Work to complete:
Each line of the material should be set down exactly. Pictures are not part of the copy.

Provided information:
====================
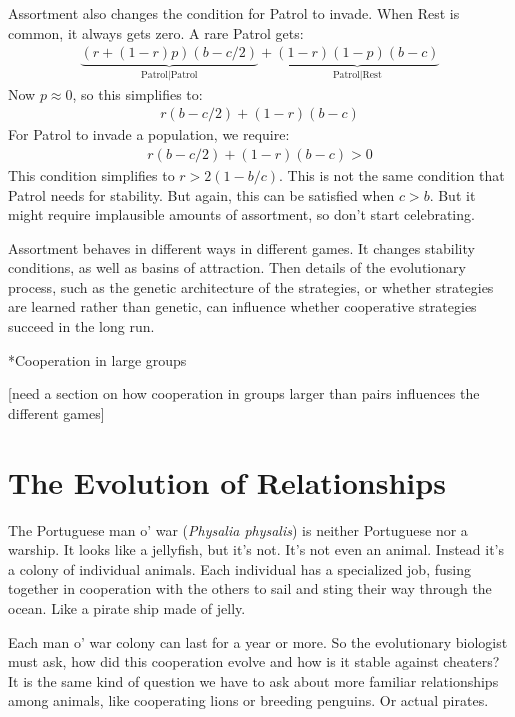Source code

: \documentclass[10pt,reqno]{amsbook}
\makeatletter
\renewcommand\section{\@startsection{section}{1}
\z@{.7\linespacing\@plus\linespacing}{.5\linespacing}
{\large\bfseries\itshape}}
\numberwithin{equation}{chapter}
\makeatother
\begin{document}
Assortment also changes the condition for Patrol to invade. When Rest is common, it always gets zero. A rare Patrol gets:
\begin{align*}
	\underbrace{(r + (1-r)p)(b-c/2)}_{\text{Patrol|Patrol}} + \underbrace{(1-r)(1-p)(b-c)}_{\text{Patrol|Rest}} 
\end{align*}
Now $p \approx 0$, so this simplifies to:
\begin{align*}
	r(b-c/2)+ (1-r)(b-c)
\end{align*}
For Patrol to invade a population, we require:
\begin{align*}
	r(b-c/2)+ (1-r)(b-c) > 0
\end{align*}
This condition simplifies to $r > 2(1-b/c)$. This is not the same condition that Patrol needs for stability. But again, this can be satisfied when $c>b$. But it might require implausible amounts of assortment, so don't start celebrating.

Assortment behaves in different ways in different games. It changes stability conditions, as well as basins of attraction. Then details of the evolutionary process, such as the genetic architecture of the strategies, or whether strategies are learned rather than genetic, can influence whether cooperative strategies succeed in the long run.

\section*{Cooperation in large groups}

[need a section on how cooperation in groups larger than pairs influences the different games]


\def \chapterElement {R}
\chapter{The Evolution of Relationships}

The Portuguese man o' war (\emph{Physalia physalis}) is neither Portuguese nor a warship. It looks like a jellyfish, but it's not. It's not even an animal. Instead it's a colony of individual animals. Each individual has a specialized job, fusing together in cooperation with the others to sail and sting their way through the ocean. Like a pirate ship made of jelly.

Each man o' war colony can last for a year or more. So the evolutionary biologist must ask, how did this cooperation evolve and how is it stable against cheaters? It is the same kind of question we have to ask about more familiar relationships among animals, like cooperating lions or breeding penguins. Or actual pirates.
\end{document}

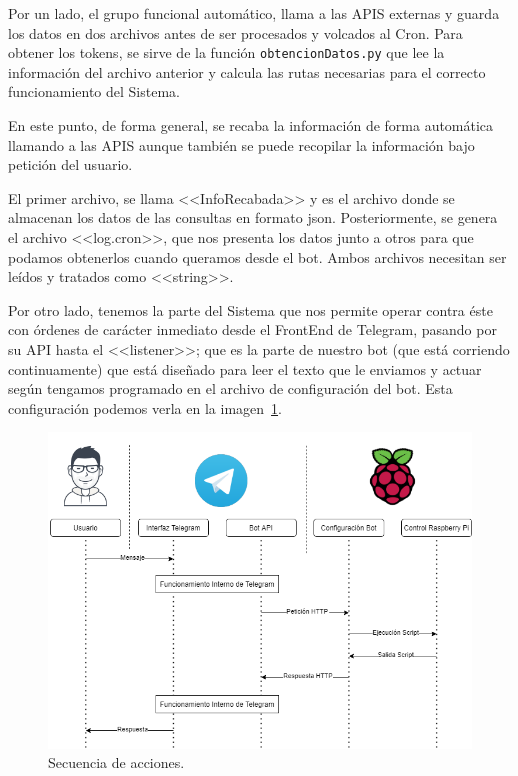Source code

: Por un lado, el grupo funcional automático, llama a las APIS externas y guarda los datos en dos archivos antes de ser procesados y volcados al Cron. Para obtener los tokens, se sirve de la función \texttt{obtencionDatos.py} que lee la información del archivo anterior y calcula las rutas necesarias para el correcto funcionamiento del Sistema.

En este punto, de forma general, se recaba la información de forma automática llamando a las APIS aunque también se puede recopilar la información bajo petición del usuario.

El primer archivo, se llama <<InfoRecabada>> y es el archivo donde se almacenan los datos de las consultas en formato json. Posteriormente, se genera el archivo <<log.cron>>, que nos presenta los datos junto a otros para que podamos obtenerlos cuando queramos desde el bot. Ambos archivos necesitan ser leídos y tratados como <<string>>.

Por otro lado, tenemos la parte del Sistema que nos permite operar contra éste con órdenes de carácter inmediato desde el FrontEnd de Telegram, pasando por su API hasta el <<listener>>; que es la parte de nuestro bot (que está corriendo continuamente) que está diseñado para leer el texto que le enviamos y actuar según tengamos programado en el archivo de configuración del bot. Esta configuración podemos verla en la imagen~\ref{SecuenciaAcciones}. 

\begin{figure}[h]
\includegraphics[width=1.15\textwidth]{img/Diagramas/FuncionamientoBot.png}
\caption{Secuencia de acciones.}\label{SecuenciaAcciones}
\end{figure}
====================
Exercise result:
Source code

: \documentclass[10pt,reqno]{amsbook}
\makeatletter
\renewcommand\section{\@startsection{section}{1}
\z@{.7\linespacing\@plus\linespacing}{.5\linespacing}
{\large\bfseries\itshape}}
\numberwithin{equation}{chapter}
\makeatother
\begin{document}
Assortment also changes the condition for Patrol to invade. When Rest is common, it always gets zero. A rare Patrol gets:
\begin{align*}
	\underbrace{(r + (1-r)p)(b-c/2)}_{\text{Patrol|Patrol}} + \underbrace{(1-r)(1-p)(b-c)}_{\text{Patrol|Rest}} 
\end{align*}
Now $p \approx 0$, so this simplifies to:
\begin{align*}
	r(b-c/2)+ (1-r)(b-c)
\end{align*}
For Patrol to invade a population, we require:
\begin{align*}
	r(b-c/2)+ (1-r)(b-c) > 0
\end{align*}
This condition simplifies to $r > 2(1-b/c)$. This is not the same condition that Patrol needs for stability. But again, this can be satisfied when $c>b$. But it might require implausible amounts of assortment, so don't start celebrating.

Assortment behaves in different ways in different games. It changes stability conditions, as well as basins of attraction. Then details of the evolutionary process, such as the genetic architecture of the strategies, or whether strategies are learned rather than genetic, can influence whether cooperative strategies succeed in the long run.

\section*{Cooperation in large groups}

[need a section on how cooperation in groups larger than pairs influences the different games]


\def \chapterElement {R}
\chapter{The Evolution of Relationships}

The Portuguese man o' war (\emph{Physalia physalis}) is neither Portuguese nor a warship. It looks like a jellyfish, but it's not. It's not even an animal. Instead it's a colony of individual animals. Each individual has a specialized job, fusing together in cooperation with the others to sail and sting their way through the ocean. Like a pirate ship made of jelly.

Each man o' war colony can last for a year or more. So the evolutionary biologist must ask, how did this cooperation evolve and how is it stable against cheaters? It is the same kind of question we have to ask about more familiar relationships among animals, like cooperating lions or breeding penguins. Or actual pirates.
\end{document}

Source code

: Por un lado, el grupo funcional automático, llama a las APIS externas y guarda los datos en dos archivos antes de ser procesados y volcados al Cron. Para obtener los tokens, se sirve de la función \texttt{obtencionDatos.py} que lee la información del archivo anterior y calcula las rutas necesarias para el correcto funcionamiento del Sistema.

En este punto, de forma general, se recaba la información de forma automática llamando a las APIS aunque también se puede recopilar la información bajo petición del usuario.

El primer archivo, se llama <<InfoRecabada>> y es el archivo donde se almacenan los datos de las consultas en formato json. Posteriormente, se genera el archivo <<log.cron>>, que nos presenta los datos junto a otros para que podamos obtenerlos cuando queramos desde el bot. Ambos archivos necesitan ser leídos y tratados como <<string>>.

Por otro lado, tenemos la parte del Sistema que nos permite operar contra éste con órdenes de carácter inmediato desde el FrontEnd de Telegram, pasando por su API hasta el <<listener>>; que es la parte de nuestro bot (que está corriendo continuamente) que está diseñado para leer el texto que le enviamos y actuar según tengamos programado en el archivo de configuración del bot. Esta configuración podemos verla en la imagen~\ref{SecuenciaAcciones}. 

\begin{figure}[h]
\includegraphics[width=1.15\textwidth]{img/Diagramas/FuncionamientoBot.png}
\caption{Secuencia de acciones.}\label{SecuenciaAcciones}
\end{figure}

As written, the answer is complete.